Loch Ness Monster

Various Artists

  • AllMusic Rating
  • User Ratings (0)
  • Your Rating

Loch Ness Monster Review

by Rick Anderson

The reggae compilation Loch Ness Monster was originally issued on the Trojan label in 1970, and was targeted squarely at London's skinhead audience -- a subculture that had already demonstrated its love of solid rocksteady beats by making huge chart hits out of tunes like "Longshot" and "Guns of Navarone." Unfortunately, Loch Ness Monster was a mixed bag at best, featuring such dreadful material as the title tune (ruined by Laurel Aitken's abrasive attempts at monster sounds), Fay Bennett and Martin Riley's slack and stupid "Self Control," and a piece of truly gratuitous and silly slackness by King Horror called "Hole." The original program was redeemed slightly by the inclusion of a couple of fine organ instrumentals from the Upsetters, but that redemption was partial at best.
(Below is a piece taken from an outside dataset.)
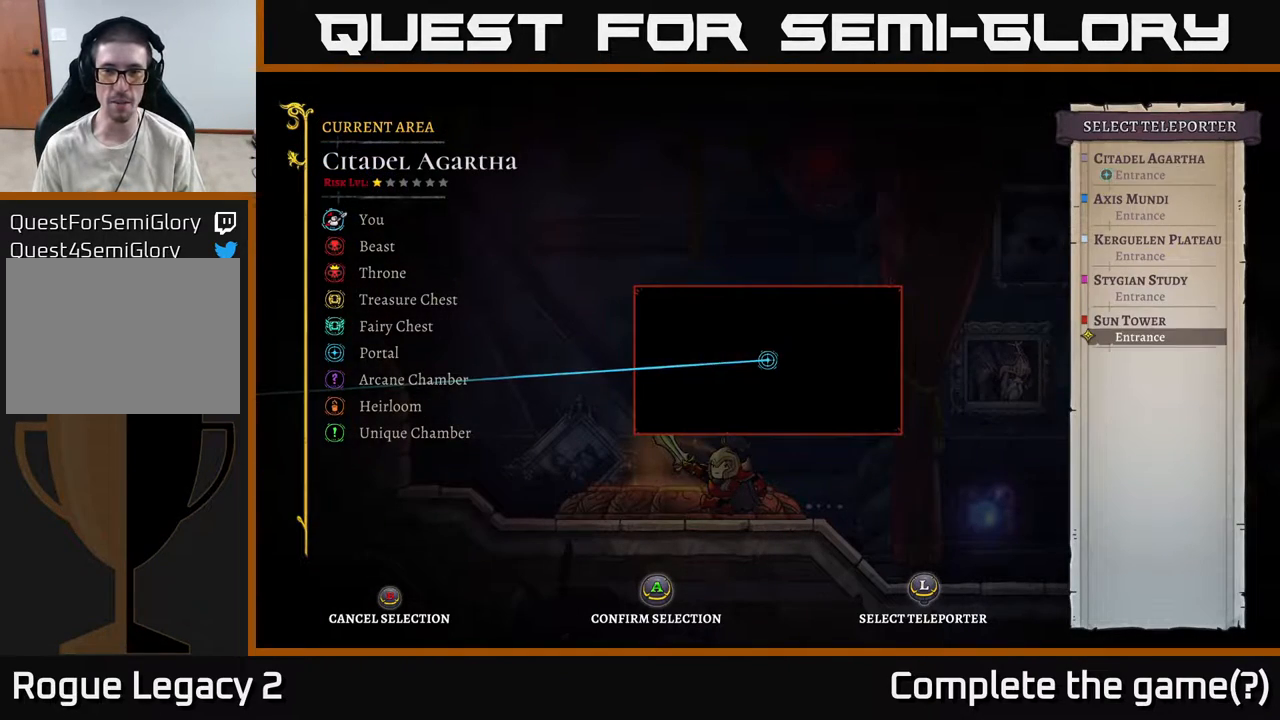
{"buttons": [], "left_stick": "center", "right_stick": "center", "events": [[267, "left_stick", "down"], [500, "left_stick", "center"]]}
This CD reissue goes further toward making the album worthwhile by adding no fewer than 14 bonus tracks, most of them quite a bit more enjoyable than the material on the original album. These include more fine organ-based instrumentals courtesy of the Upsetters and Ansel Collins, and a surprisingly lovely credited to Lloyd & Claudette titled "Queen of the World." These are not enough to make this album a must-buy, but they do turn it into a creditable document of the London rocksteady scene.